When you reach the line containing "optical axis (inches)." in the entries below, begin reproducing lines exactly, and stop once the line containing "558 63 179.2" is done.

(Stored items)
........
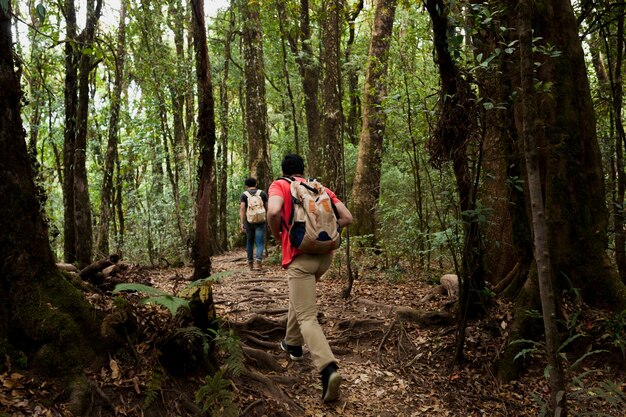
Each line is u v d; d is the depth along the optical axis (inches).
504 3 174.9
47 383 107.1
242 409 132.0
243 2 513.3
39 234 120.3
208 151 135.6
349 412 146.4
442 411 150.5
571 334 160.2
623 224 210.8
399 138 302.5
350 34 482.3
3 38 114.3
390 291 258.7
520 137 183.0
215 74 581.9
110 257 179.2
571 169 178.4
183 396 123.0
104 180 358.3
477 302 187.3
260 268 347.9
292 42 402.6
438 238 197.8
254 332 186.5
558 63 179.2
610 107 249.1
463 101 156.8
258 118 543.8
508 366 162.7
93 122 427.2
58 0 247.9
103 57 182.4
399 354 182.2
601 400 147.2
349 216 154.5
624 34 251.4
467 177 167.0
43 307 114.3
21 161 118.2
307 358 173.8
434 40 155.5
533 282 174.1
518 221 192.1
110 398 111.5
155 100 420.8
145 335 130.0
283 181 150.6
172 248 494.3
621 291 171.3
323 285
........
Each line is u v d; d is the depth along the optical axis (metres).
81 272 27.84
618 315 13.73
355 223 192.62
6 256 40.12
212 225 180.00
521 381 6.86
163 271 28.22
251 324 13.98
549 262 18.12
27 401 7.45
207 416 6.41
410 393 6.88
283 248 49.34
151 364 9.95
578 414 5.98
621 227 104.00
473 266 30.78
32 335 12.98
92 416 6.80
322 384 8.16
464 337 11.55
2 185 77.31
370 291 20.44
........
| Solution for this exercise |
Each line is u v d; d is the depth along the optical axis (inches).
504 3 174.9
47 383 107.1
242 409 132.0
243 2 513.3
39 234 120.3
208 151 135.6
349 412 146.4
442 411 150.5
571 334 160.2
623 224 210.8
399 138 302.5
350 34 482.3
3 38 114.3
390 291 258.7
520 137 183.0
215 74 581.9
110 257 179.2
571 169 178.4
183 396 123.0
104 180 358.3
477 302 187.3
260 268 347.9
292 42 402.6
438 238 197.8
254 332 186.5
558 63 179.2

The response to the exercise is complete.